Ubicado en la erróneamente conocida como plaza de las Cruces del barrio de Santa Cruz, en realidad es calle de las Cruces, se encuentra este conjunto escultórico, uno de los más fotografiados de este singular barrio. Y es que es casi imposible resistirse a capturar la clásica imagen.

La equívoca definición viene dada por lo irregular de la calle Cruces, que ya en su inicio cuenta con dos cruces, incrustadas en la pared, que le dan nombre. Pero a este lado la calle toma una anchura que la hace parecer una plaza.

Ese considerable ensanche hace que desde mitad del siglo pasado se levante allí el famoso monumento de las Tres Cruces, que evoca al monte Calvario o monte Gólgota con una base escalonada de ladrillos y tres cruces de forja sobre tres columnas de mármol.

La columna central, de mármol rosa y elaborado capitel, representa a Jesús, evocando las dos columnas más pequeñas a Dimas y a Gestas, el buen y el mal ladrón. El monumento se encuentra rodeado por una reja y cuatro faroles.

En esta calle se produce una curiosa confusión que tiene como protagonista a una famosa canción del compositor casco Carmelo Larrea, quién tras una historia de desamor en el que fuera antiguo barrio de la judería, compuso en los años cincuenta el que fuera uno de los temas más reconocidos de su carrera. En la letra, la canción decía: ‘están clavadas dos cruces en el monte del olvido’ lo que hace dudar al público, de primeras, a qué cruces se refiere en la canción.

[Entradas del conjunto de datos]
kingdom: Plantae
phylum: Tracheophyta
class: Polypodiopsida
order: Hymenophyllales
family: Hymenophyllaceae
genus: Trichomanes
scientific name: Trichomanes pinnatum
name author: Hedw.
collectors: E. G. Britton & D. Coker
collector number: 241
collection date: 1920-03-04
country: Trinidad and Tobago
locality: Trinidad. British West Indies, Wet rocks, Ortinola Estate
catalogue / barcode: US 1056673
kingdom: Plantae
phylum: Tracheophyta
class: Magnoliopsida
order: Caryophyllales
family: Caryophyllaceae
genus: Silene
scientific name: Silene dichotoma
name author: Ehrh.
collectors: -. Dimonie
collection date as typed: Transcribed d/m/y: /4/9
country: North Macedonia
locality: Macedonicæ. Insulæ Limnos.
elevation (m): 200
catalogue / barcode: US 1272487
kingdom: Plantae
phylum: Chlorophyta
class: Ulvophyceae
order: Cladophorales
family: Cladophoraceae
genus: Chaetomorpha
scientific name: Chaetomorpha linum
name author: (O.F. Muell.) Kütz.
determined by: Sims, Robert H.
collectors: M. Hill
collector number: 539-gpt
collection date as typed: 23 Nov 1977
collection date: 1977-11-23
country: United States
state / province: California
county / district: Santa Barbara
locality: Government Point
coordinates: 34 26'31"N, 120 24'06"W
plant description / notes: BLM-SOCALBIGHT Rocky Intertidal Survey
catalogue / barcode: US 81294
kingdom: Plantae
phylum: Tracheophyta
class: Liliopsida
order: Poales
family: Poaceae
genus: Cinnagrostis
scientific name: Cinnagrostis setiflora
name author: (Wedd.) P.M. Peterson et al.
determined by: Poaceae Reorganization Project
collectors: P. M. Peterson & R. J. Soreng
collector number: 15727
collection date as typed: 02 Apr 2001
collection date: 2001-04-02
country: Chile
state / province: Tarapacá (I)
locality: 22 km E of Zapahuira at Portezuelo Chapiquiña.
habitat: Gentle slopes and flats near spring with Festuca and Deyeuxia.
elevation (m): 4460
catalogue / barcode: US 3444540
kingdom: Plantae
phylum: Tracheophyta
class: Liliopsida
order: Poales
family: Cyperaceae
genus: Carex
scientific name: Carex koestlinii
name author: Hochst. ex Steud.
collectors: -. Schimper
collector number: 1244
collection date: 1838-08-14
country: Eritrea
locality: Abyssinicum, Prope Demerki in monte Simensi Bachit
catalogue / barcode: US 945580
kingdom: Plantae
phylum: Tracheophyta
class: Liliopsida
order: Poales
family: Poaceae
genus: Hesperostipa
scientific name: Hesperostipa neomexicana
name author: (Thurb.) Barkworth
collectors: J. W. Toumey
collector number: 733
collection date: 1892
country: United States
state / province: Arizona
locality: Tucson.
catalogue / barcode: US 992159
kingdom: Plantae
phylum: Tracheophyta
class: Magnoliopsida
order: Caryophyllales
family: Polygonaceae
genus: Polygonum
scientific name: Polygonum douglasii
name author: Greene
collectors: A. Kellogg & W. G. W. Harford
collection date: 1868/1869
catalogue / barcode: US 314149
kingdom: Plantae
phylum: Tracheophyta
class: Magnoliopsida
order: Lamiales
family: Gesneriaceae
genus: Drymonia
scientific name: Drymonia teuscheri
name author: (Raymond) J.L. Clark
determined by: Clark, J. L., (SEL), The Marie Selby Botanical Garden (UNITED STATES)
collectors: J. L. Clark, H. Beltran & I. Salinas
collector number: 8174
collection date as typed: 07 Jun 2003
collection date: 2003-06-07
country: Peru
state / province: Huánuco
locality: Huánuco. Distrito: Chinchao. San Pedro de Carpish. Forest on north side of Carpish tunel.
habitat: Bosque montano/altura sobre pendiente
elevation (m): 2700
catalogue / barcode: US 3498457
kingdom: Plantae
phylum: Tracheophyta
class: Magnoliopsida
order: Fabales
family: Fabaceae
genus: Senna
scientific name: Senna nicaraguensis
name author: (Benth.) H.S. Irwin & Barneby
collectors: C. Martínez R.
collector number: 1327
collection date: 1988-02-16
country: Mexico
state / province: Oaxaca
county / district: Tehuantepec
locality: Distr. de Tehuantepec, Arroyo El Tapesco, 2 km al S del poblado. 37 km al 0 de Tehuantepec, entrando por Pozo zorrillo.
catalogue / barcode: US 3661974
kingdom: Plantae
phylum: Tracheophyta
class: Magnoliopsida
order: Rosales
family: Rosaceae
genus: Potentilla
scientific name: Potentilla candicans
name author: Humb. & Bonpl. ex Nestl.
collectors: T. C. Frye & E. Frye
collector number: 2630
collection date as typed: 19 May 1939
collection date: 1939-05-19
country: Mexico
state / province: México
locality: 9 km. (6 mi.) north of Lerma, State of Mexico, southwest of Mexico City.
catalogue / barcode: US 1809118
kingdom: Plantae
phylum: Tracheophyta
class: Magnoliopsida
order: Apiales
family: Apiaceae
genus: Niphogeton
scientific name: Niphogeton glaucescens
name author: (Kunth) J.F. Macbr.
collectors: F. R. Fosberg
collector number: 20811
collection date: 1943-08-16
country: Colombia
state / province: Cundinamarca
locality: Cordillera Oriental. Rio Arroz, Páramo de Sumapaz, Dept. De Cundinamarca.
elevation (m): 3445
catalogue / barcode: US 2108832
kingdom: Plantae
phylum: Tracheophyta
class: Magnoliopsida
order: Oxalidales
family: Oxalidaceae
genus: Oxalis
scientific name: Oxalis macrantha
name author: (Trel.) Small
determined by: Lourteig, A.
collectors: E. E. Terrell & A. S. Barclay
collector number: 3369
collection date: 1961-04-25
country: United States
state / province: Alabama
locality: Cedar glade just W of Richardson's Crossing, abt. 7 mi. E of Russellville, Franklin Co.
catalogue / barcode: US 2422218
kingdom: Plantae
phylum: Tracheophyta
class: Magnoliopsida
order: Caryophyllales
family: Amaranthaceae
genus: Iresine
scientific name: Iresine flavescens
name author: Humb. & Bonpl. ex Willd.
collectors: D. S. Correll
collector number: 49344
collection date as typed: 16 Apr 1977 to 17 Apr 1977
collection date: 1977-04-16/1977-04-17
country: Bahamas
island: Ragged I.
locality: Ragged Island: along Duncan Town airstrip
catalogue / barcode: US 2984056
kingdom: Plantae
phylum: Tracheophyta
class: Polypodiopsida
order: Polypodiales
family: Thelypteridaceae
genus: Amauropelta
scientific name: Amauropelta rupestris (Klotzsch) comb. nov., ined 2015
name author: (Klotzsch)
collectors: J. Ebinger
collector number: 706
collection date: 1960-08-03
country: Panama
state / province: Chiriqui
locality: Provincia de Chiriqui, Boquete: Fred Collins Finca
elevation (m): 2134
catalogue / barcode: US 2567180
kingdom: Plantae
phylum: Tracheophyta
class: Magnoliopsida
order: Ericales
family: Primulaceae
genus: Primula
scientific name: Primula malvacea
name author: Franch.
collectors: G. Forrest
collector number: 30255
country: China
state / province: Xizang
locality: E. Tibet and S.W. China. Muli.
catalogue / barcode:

:: Conjunto de tareas ::
A. Según el texto sobre las Tres Cruces, ¿a quién representa la columna central del monumento?
B. Extrae del texto sobre las Tres Cruces el fragmento que comienza con "La columna central, de" y sigue hasta "y cuatro faroles.".
Los ítems son un material independiente del texto.

:: Respuestas dadas ::
A. A Jesús.

B.
La columna central, de mármol rosa y elaborado capitel, representa a Jesús, evocando las dos columnas más pequeñas a Dimas y a Gestas, el buen y el mal ladrón. El monumento se encuentra rodeado por una reja y cuatro faroles.